TRY IT - Go through the data and count the lines holding the string "events". Write only the number.

DATA TO EXAMINE -

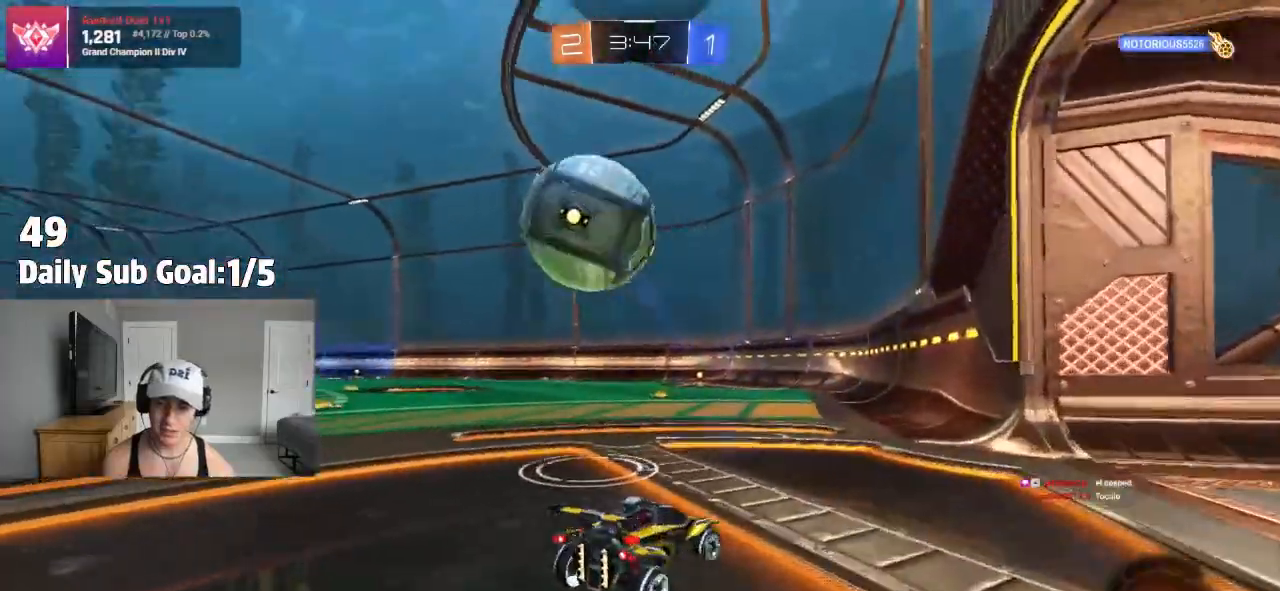
{"dt_ms": 500, "buttons": [], "left_stick": "left", "right_stick": "center", "events": [[100, "R2", "down"], [133, "left_stick", "center"], [233, "left_stick", "left"], [483, "R2", "up"]]}
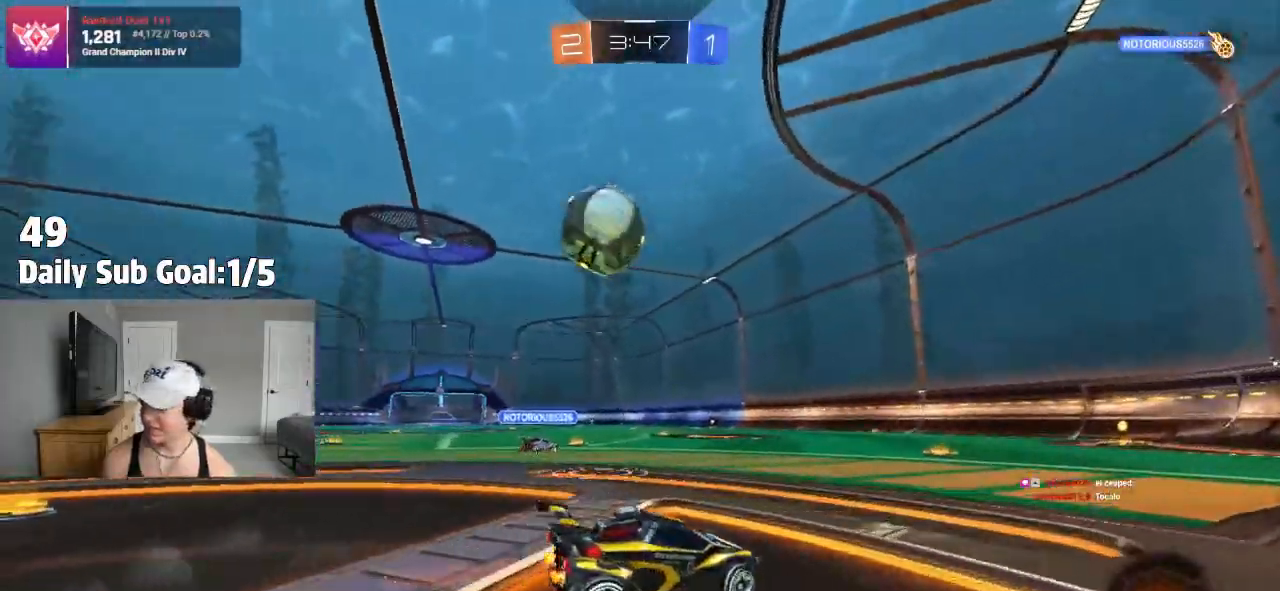
{"dt_ms": 500, "buttons": ["R2"], "left_stick": "center", "right_stick": "center", "events": [[267, "R2", "down"], [383, "left_stick", "center"]]}
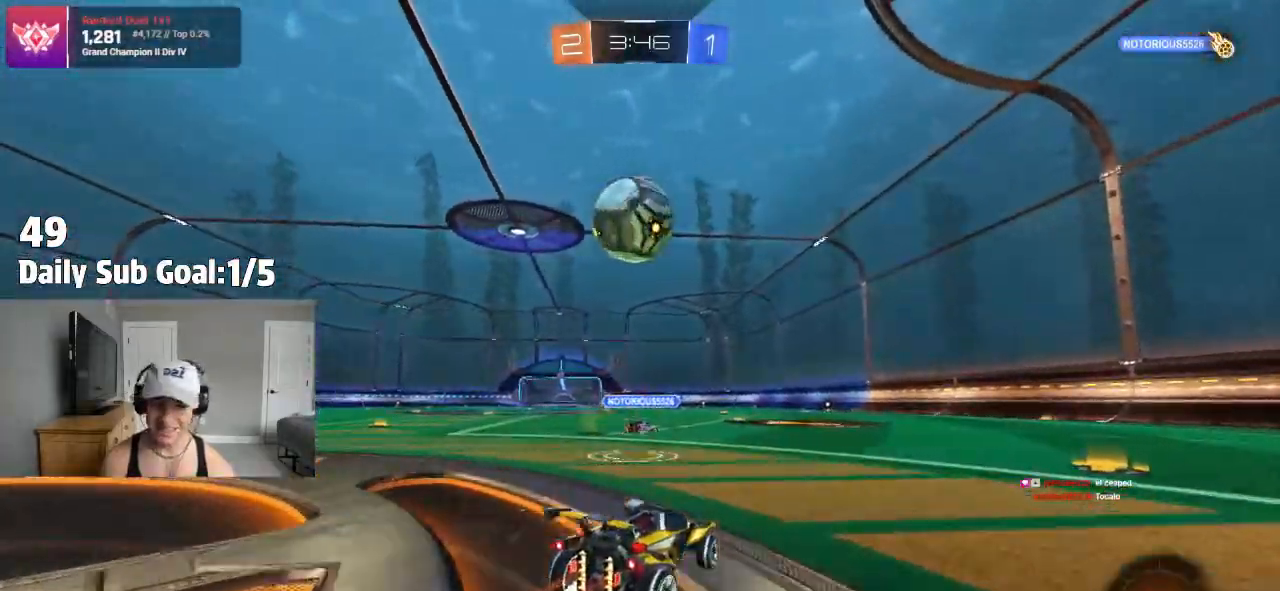
{"dt_ms": 500, "buttons": ["R2"], "left_stick": "center", "right_stick": "center", "events": [[133, "left_stick", "left"], [250, "left_stick", "center"], [367, "left_stick", "right"], [450, "left_stick", "center"]]}
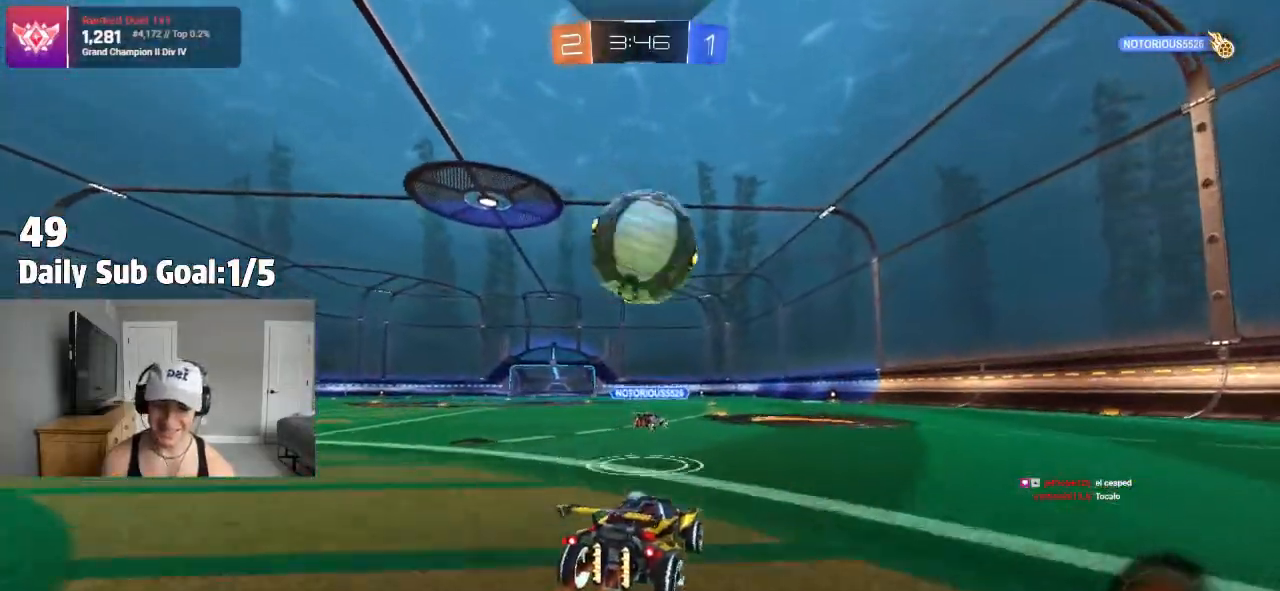
{"dt_ms": 500, "buttons": ["R2"], "left_stick": "left", "right_stick": "center"}
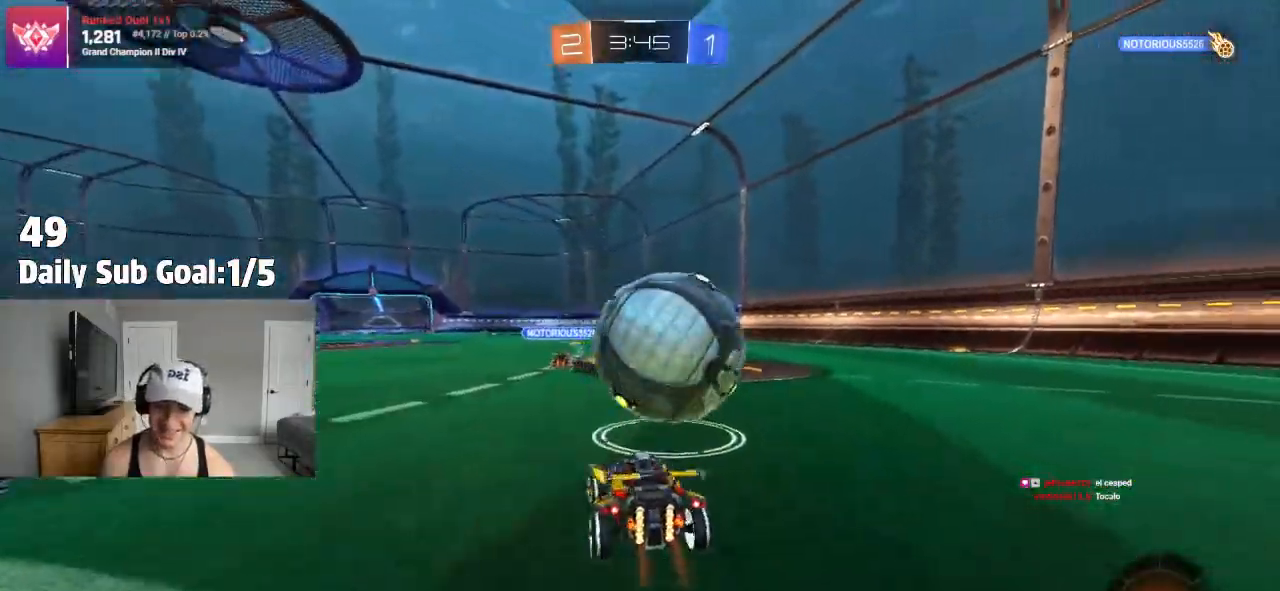
{"dt_ms": 500, "buttons": ["R2"], "left_stick": "right", "right_stick": "center", "events": [[167, "left_stick", "center"], [217, "left_stick", "right"]]}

ANSWER TO THIS EXERCISE - 4